→ Data listing
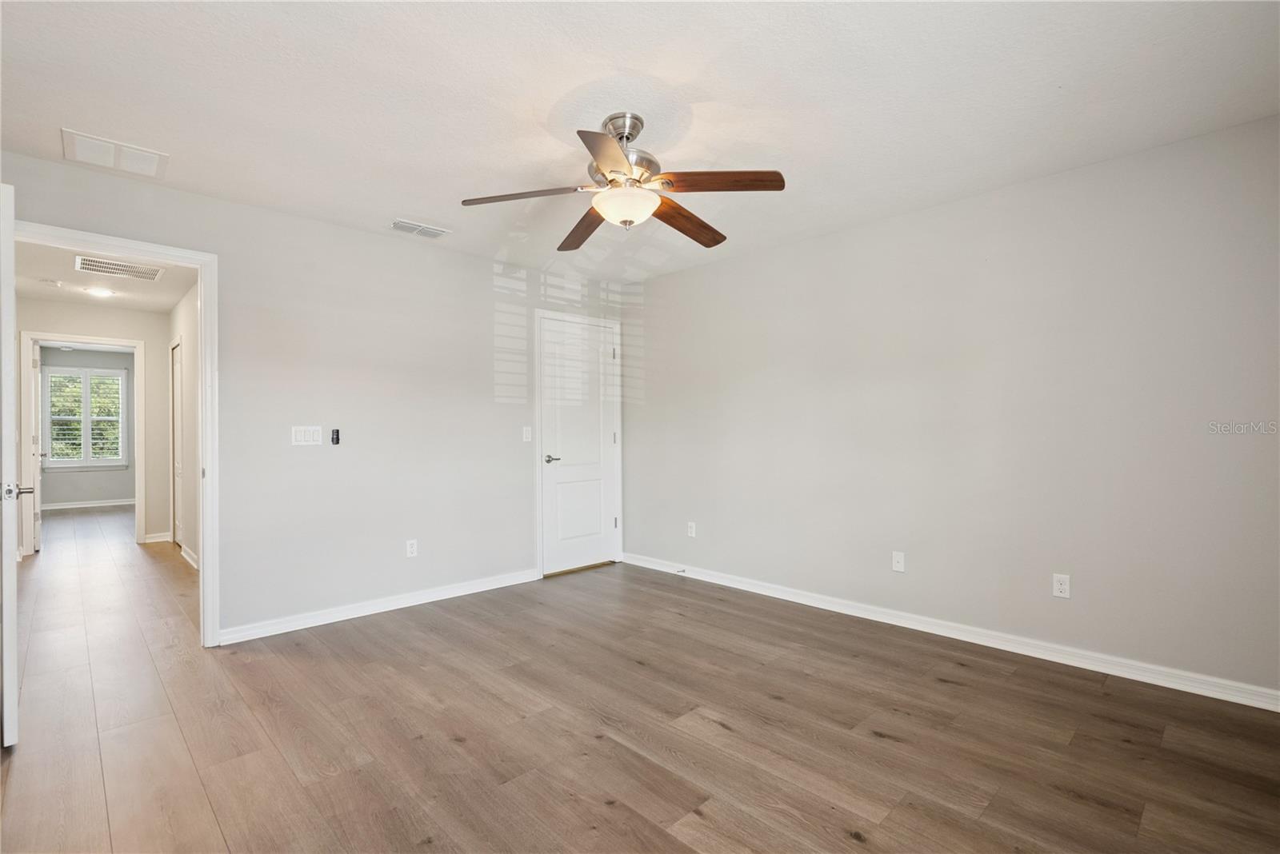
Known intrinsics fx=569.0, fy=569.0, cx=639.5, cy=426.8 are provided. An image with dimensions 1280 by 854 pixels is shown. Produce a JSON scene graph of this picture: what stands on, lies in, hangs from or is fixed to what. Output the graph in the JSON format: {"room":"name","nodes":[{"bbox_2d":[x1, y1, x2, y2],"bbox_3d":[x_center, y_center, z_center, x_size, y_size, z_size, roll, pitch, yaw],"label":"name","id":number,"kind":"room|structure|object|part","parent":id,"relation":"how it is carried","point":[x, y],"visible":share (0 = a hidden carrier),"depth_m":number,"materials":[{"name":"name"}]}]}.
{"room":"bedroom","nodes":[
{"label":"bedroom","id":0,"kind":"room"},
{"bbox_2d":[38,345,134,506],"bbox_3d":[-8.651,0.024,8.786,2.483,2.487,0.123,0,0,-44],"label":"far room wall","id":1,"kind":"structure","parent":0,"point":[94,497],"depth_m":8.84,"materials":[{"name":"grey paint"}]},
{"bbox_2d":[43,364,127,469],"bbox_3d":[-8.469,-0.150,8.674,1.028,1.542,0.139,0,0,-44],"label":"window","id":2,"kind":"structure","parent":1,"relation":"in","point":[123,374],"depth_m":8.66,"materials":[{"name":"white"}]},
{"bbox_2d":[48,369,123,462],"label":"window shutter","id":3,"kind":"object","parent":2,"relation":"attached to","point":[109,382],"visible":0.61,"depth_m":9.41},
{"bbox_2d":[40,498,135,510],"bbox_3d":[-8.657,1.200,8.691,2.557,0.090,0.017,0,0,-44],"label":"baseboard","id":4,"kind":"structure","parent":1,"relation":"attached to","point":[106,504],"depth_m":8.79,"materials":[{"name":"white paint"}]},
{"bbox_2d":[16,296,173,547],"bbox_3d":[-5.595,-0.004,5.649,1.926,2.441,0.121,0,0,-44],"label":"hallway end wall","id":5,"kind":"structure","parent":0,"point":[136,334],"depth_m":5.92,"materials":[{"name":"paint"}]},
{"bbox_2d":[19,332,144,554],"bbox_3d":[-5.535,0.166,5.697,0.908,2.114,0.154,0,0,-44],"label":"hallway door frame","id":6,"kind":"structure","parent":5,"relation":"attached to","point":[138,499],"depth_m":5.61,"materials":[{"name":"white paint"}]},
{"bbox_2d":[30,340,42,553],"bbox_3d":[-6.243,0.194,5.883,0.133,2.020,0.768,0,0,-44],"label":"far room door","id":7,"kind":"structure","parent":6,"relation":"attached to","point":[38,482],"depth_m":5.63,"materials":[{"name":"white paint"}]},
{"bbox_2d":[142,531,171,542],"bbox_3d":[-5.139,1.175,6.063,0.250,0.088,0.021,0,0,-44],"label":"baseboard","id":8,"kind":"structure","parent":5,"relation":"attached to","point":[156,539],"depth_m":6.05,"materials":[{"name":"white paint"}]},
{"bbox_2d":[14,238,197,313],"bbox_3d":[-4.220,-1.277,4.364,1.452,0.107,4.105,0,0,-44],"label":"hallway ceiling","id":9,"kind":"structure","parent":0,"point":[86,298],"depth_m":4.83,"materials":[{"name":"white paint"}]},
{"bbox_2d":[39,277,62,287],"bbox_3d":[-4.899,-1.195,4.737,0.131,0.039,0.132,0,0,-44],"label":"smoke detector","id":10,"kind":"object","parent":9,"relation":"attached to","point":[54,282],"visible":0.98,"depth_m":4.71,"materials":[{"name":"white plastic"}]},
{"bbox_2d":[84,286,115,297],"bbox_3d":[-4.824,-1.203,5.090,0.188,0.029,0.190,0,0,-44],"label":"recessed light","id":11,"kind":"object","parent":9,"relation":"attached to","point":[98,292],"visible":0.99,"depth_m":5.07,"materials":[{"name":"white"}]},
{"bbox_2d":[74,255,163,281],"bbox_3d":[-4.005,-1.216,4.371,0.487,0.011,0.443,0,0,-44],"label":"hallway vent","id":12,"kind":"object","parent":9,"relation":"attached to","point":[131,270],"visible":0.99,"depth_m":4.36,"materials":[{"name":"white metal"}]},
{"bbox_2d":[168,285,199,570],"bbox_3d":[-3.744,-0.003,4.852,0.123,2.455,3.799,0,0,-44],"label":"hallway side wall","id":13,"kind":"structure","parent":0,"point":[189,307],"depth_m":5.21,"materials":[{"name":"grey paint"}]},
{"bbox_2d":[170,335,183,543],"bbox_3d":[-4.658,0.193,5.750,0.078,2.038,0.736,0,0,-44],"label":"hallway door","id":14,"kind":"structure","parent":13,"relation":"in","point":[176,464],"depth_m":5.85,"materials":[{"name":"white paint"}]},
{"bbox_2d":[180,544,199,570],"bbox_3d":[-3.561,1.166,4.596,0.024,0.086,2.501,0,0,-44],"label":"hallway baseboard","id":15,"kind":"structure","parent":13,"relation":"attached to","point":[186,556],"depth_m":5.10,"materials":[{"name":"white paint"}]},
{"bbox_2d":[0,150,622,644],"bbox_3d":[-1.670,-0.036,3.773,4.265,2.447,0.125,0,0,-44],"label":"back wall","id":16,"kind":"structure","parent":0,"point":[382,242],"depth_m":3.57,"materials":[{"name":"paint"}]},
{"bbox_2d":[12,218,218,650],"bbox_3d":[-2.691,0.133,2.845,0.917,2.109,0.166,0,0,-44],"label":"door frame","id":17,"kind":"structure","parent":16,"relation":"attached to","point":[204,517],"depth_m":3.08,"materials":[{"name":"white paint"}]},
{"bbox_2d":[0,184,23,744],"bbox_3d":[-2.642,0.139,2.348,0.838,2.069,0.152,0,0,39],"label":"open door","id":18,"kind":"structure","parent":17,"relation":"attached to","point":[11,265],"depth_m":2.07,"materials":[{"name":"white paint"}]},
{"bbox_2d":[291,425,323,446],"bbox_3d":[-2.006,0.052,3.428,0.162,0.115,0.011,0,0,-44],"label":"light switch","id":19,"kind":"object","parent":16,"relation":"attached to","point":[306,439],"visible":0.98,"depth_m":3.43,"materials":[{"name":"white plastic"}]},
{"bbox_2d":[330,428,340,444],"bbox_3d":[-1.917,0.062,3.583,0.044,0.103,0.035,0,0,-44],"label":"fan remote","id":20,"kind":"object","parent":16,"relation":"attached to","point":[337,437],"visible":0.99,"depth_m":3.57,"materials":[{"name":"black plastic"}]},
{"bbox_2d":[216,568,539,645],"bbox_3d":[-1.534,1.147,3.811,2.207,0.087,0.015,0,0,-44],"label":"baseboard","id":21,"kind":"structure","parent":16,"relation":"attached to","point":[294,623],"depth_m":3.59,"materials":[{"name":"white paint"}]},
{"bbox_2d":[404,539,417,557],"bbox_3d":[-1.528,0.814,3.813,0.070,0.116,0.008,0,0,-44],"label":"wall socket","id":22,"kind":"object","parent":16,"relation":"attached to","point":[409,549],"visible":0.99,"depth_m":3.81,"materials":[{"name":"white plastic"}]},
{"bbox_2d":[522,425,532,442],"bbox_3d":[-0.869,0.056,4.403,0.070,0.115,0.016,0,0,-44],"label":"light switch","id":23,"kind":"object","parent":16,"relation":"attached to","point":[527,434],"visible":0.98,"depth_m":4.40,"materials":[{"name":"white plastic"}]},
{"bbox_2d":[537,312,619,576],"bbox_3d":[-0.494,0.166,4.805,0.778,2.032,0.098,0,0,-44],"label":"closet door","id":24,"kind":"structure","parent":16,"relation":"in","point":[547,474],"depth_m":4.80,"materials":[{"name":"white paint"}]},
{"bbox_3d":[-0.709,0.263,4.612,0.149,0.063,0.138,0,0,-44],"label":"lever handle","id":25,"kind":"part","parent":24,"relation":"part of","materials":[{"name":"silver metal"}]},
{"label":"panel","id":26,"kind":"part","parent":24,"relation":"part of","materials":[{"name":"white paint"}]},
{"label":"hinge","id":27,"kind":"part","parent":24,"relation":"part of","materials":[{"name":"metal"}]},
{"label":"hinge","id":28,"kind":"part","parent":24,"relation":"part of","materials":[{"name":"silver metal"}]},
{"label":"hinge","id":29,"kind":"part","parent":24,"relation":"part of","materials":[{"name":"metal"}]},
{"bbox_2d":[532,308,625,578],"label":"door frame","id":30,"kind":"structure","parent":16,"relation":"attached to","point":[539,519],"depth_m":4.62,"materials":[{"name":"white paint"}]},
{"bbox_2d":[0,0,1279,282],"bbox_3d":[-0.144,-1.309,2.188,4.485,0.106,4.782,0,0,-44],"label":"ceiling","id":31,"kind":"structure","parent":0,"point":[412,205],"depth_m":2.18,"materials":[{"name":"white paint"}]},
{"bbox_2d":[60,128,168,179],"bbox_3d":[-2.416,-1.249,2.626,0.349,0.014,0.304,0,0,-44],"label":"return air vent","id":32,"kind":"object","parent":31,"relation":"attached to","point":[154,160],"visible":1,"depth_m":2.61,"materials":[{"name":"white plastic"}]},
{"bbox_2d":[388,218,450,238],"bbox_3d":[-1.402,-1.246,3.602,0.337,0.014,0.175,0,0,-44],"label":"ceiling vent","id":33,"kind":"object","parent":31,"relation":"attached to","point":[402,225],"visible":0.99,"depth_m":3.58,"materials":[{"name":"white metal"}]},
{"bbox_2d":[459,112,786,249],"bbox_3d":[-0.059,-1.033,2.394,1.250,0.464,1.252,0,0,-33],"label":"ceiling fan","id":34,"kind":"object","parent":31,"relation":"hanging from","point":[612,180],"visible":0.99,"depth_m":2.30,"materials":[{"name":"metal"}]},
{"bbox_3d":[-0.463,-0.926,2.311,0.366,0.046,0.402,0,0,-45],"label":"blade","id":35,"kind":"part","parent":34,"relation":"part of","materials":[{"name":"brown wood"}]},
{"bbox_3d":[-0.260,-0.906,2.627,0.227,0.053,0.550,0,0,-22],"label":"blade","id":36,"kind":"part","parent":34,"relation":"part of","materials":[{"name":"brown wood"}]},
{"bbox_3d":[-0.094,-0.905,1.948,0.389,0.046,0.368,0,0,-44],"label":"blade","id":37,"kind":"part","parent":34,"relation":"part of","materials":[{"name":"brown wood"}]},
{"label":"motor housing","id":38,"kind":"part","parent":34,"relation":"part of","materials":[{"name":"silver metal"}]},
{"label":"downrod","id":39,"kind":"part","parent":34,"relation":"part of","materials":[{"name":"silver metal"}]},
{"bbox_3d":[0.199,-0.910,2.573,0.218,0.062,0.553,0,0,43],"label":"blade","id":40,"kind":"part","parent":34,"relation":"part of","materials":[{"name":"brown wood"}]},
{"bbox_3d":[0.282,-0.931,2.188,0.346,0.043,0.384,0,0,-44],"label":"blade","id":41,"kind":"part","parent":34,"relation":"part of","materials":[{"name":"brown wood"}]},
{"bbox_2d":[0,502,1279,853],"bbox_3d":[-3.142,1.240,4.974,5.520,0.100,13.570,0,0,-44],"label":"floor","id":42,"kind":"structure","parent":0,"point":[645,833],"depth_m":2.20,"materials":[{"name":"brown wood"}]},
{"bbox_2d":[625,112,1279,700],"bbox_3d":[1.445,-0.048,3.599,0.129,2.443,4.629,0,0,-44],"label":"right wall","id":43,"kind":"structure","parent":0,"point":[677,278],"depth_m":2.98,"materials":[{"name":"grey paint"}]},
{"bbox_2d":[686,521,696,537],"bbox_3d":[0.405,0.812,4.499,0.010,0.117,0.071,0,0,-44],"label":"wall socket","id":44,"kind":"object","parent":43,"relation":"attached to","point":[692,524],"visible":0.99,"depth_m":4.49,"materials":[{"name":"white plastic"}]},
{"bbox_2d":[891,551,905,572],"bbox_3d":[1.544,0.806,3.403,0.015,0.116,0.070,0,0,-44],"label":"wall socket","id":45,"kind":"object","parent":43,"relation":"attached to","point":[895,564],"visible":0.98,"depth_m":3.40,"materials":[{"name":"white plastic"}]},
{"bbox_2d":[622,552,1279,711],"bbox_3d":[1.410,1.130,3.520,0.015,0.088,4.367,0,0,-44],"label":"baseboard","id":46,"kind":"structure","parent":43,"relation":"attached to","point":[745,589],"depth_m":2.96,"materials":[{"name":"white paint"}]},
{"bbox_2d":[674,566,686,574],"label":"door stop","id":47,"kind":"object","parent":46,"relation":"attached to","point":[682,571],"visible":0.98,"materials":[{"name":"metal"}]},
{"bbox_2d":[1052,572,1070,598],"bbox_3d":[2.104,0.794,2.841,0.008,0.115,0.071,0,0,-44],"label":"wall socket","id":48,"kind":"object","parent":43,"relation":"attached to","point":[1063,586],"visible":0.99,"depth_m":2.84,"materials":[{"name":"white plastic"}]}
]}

→ Required work
Go through the material above line by line and work out how many lines contain the word "from"; give only that number.

→ Expected answer
2